La commission électorale du Zimbabwe, très critiquée par l’opposition pendant tout le processus électoral, a affirmé mardi que les élections n’avaient été entachées d‘« aucune fraude ».
« Nous voudrions montrer au peuple zimbabwéen que nous, à la commission électorale du Zimbabwe, ne volerons pas le choix » des électeurs, a assuré sa présidente Priscilla Chigumba. « Quels que soient nos résultats, ils refléteront exactement » ce que le peuple « a décidé », a-t-elle dit.
Le président Mnangagwa, soucieux de se démarquer de son ancien mentor Robert Mugabe, avait promis des élections « libres et justes », alors que les scrutins des deux dernières décennies ont été entachés de violences et de fraudes.
« Avides de changement »
Pour preuve de sa bonne volonté, il avait invité, pour la première fois en seize ans, des observateurs occidentaux à surveiller le processus électoral.
En campagne, Mnangagwa, ancien vice-président et ministre de Mugabe, a promis un « nouveau Zimbabwe » et la relance de l‘économie, au bord de la faillite.
Devant les banques, les longues files de clients en quête d’un peu de liquide sont quotidiennes depuis des années. Les diplômés viennent chaque jour grossir les rangs des sans-emploi, alors que le taux de chômage avoisine les 90 %.
Chamisa, sans grande expérience politique, a lui fait de son âge son arme principale. Pendant la campagne, cet orateur au style vestimentaire, toujours impeccable a su séduire un électorat jeune, en quête de sang neuf.
Dans les rues d’Harare, des habitants s’inquiétaient mardi des réactions du parti au pouvoir en cas de défaite. « Il est exclu que la Zanu-PF accepte » la victoire du MDC, a estimé Tracy Kubara, une commerçante de 26 ans.
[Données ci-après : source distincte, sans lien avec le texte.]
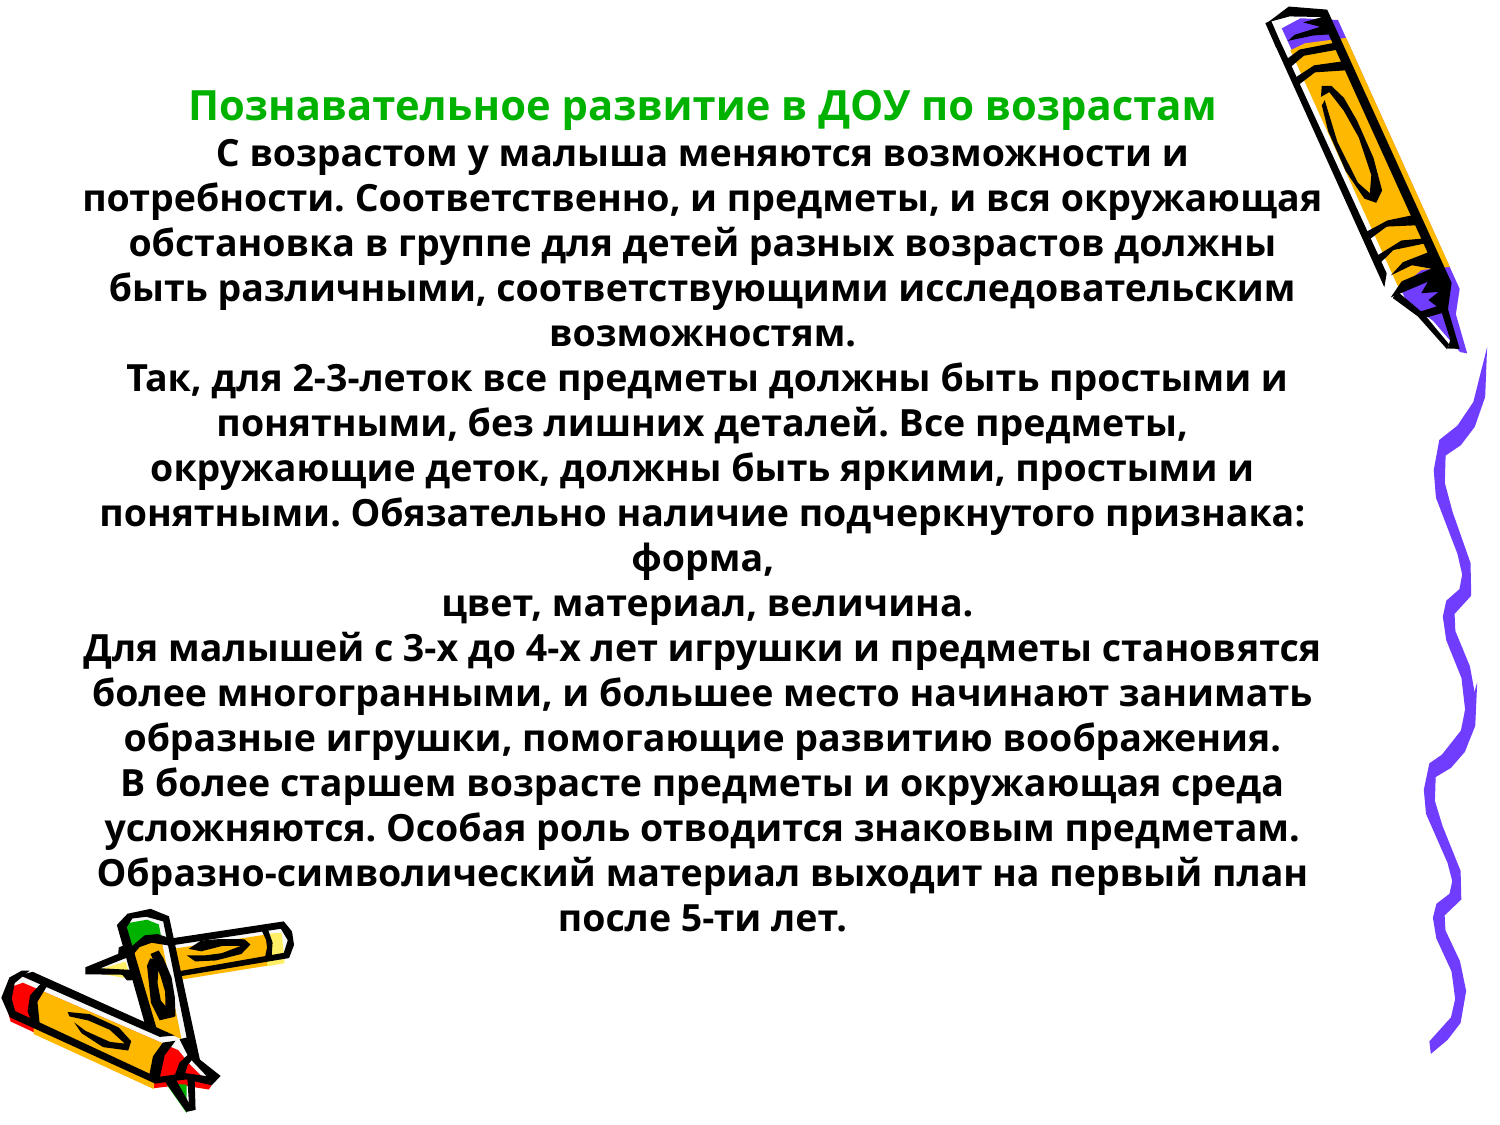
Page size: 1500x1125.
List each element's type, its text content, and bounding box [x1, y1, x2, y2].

text_box Познавательное развитие в ДОУ по возрастам С возрастом у малыша меняются возможности и потребности. Соответственно, и предметы, и вся окружающая обстановка в группе для детей разных возрастов должны быть различными, соответствующими исследовательским возможностям. Так, для 2-3-леток все предметы должны быть простыми и понятными, без лишних деталей. Все предметы, окружающие деток, должны быть яркими, простыми и понятными. Обязательно наличие подчеркнутого признака: форма, цвет, материал, величина. Для малышей с 3-х до 4-х лет игрушки и предметы становятся более многогранными, и большее место начинают занимать образные игрушки, помогающие развитию воображения. В более старшем возрасте предметы и окружающая среда усложняются. Особая роль отводится знаковым предметам. Образно-символический материал выходит на первый план после 5-ти лет. [64, 71, 1341, 991]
« Le MDC n’acceptera » pas s’il perd, a-t-elle toutefois ajouté, prédisant que « les gens descendront à coup sûr dans la rue parce qu’ils sont avides de changement ». Voilà qui augure une crise politique qui pourrait provoquer des violences comme en 2008 à l‘époque de Robert Mugabe. Une fois de plus, la gouvernance électorale sera sur la sellette en cas de chavirement du navire politique zimbabwéen.
Depuis son indépendance, le Zimbabwe n’a connu que deux chefs de l‘État, tous les deux issus du même parti, la Zanu-PF. D’abord Mugabe, contraint à la démission en novembre à l‘âge de 93 ans, puis Mnangagwa, qui a pris sa revanche après avoir été limogé quelques semaines plus tôt de son poste de vice-président.